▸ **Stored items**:
┌────────

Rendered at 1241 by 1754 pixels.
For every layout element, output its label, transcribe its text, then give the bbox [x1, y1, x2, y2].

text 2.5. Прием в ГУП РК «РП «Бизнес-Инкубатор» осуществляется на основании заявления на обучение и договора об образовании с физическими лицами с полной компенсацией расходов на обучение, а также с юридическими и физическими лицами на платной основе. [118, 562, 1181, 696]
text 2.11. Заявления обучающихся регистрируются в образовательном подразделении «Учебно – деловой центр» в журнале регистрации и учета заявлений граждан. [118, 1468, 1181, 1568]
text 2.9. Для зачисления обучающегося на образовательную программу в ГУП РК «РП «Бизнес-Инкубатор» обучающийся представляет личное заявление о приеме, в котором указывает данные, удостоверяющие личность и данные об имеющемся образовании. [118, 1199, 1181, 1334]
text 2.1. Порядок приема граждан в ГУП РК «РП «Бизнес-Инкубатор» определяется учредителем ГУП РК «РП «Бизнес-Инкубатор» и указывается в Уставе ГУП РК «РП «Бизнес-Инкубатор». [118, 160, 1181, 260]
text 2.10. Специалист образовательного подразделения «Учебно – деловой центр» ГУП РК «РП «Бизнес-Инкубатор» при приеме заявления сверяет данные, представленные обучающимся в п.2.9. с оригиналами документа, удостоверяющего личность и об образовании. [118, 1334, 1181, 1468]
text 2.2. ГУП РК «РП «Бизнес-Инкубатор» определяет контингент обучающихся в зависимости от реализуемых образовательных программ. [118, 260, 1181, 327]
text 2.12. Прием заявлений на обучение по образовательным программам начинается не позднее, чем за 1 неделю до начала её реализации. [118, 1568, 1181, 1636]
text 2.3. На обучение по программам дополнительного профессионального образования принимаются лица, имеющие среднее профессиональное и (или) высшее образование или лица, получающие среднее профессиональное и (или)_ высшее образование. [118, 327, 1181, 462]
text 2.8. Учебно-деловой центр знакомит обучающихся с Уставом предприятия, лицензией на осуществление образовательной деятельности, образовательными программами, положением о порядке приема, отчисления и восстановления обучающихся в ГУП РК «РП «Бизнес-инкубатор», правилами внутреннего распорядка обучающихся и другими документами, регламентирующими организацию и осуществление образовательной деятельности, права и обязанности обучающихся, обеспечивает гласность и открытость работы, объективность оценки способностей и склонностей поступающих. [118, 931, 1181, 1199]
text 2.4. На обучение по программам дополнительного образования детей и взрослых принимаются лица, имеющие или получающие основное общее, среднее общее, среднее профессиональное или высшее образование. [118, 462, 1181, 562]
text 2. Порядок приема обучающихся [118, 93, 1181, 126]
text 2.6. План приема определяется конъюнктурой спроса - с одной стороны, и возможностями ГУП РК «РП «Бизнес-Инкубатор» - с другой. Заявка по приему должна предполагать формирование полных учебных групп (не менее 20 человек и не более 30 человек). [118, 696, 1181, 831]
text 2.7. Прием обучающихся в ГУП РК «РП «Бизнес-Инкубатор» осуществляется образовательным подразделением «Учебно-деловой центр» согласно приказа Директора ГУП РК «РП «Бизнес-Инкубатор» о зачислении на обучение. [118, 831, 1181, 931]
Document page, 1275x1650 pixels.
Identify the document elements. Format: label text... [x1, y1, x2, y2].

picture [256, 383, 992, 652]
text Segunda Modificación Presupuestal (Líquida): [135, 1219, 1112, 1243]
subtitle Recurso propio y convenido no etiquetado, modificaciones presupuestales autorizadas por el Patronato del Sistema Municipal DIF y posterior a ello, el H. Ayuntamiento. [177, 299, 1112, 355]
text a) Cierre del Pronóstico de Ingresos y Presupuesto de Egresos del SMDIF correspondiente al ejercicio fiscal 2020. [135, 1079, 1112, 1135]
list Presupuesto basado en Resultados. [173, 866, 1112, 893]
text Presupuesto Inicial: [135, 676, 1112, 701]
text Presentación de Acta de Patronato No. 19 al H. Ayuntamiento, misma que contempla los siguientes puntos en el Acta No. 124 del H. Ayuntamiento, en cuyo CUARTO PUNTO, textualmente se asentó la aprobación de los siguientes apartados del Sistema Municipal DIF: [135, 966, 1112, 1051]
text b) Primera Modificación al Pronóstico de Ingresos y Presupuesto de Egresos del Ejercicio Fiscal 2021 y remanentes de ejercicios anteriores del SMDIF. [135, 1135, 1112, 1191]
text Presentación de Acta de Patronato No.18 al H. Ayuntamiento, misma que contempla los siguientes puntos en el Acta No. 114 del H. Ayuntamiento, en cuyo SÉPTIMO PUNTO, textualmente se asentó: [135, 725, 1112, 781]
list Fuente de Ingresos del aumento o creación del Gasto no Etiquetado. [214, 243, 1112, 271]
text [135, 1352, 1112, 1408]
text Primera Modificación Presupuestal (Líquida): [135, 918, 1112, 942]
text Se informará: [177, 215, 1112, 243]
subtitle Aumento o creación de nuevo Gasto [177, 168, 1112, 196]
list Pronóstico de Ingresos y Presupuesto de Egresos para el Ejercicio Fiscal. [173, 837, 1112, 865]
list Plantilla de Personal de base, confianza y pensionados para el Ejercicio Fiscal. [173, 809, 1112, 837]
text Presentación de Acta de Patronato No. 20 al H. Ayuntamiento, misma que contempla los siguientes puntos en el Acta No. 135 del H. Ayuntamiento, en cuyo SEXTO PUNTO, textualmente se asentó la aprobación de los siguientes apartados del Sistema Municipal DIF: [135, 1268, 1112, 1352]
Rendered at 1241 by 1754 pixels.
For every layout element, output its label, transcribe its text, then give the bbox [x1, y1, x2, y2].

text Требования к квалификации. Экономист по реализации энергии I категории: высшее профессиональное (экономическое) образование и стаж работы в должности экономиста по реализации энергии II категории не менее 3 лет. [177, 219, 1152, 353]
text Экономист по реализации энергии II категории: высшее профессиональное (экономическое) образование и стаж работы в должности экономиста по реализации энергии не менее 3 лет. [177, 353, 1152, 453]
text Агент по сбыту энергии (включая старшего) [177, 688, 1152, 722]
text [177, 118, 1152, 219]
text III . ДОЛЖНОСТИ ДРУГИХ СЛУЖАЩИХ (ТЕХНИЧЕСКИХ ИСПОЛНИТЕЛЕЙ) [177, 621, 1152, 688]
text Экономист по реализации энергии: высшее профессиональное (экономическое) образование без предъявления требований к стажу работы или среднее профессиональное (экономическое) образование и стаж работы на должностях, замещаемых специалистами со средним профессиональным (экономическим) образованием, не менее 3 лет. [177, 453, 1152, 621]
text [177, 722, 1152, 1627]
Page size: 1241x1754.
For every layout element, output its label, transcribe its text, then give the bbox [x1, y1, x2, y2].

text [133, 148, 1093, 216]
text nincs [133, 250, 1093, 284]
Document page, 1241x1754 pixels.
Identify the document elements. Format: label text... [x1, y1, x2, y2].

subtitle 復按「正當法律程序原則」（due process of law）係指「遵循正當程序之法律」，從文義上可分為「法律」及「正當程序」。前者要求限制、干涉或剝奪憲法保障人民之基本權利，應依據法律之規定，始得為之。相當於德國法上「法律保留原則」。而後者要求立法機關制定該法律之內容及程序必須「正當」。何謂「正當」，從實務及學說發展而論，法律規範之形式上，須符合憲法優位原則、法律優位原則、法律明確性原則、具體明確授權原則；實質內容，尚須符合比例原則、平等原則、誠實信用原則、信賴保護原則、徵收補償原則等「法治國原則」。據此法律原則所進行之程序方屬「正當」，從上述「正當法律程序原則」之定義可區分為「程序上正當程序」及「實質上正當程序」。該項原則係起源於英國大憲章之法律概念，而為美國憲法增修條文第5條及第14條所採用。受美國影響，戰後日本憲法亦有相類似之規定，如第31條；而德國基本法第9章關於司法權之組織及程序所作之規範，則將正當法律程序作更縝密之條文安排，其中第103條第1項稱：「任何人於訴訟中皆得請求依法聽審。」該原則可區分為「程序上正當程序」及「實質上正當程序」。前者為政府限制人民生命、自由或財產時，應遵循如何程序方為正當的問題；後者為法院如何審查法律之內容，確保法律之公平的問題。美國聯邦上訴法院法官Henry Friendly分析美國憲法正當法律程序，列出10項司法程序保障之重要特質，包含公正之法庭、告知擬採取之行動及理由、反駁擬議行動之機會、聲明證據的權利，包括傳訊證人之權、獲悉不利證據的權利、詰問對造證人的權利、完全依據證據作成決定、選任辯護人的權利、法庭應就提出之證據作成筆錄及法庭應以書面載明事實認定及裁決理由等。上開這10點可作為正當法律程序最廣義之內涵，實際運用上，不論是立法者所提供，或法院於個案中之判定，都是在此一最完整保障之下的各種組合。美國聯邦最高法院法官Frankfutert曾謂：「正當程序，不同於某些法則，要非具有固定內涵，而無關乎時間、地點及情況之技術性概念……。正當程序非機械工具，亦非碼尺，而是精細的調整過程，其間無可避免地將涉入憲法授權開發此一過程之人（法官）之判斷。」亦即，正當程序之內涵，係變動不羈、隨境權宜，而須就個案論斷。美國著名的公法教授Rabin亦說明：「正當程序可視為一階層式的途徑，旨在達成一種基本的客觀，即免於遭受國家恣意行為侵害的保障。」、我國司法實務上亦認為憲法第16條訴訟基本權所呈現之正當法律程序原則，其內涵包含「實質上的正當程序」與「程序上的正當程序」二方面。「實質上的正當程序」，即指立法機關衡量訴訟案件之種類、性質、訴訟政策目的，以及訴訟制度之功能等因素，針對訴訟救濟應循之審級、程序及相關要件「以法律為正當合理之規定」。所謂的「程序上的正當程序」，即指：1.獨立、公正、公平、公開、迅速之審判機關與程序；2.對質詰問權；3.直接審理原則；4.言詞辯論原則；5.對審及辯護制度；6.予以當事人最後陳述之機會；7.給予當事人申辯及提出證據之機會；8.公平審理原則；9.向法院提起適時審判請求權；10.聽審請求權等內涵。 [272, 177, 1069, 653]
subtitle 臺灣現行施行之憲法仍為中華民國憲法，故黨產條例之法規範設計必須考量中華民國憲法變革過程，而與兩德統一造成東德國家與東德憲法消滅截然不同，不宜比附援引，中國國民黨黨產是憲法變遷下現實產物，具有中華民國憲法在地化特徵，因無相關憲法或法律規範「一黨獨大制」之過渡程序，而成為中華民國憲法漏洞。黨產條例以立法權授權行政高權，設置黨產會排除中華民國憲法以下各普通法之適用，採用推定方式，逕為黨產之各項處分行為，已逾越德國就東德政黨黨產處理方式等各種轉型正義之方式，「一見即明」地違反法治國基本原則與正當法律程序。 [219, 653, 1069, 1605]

└────────

▸ **PROBLEM TO SOLVE**: Within the records above, each line containing "list" is to be returned.

▸ **TASK SOLUTION**:
list Presupuesto basado en Resultados. [173, 866, 1112, 893]
list Fuente de Ingresos del aumento o creación del Gasto no Etiquetado. [214, 243, 1112, 271]
list Pronóstico de Ingresos y Presupuesto de Egresos para el Ejercicio Fiscal. [173, 837, 1112, 865]
list Plantilla de Personal de base, confianza y pensionados para el Ejercicio Fiscal. [173, 809, 1112, 837]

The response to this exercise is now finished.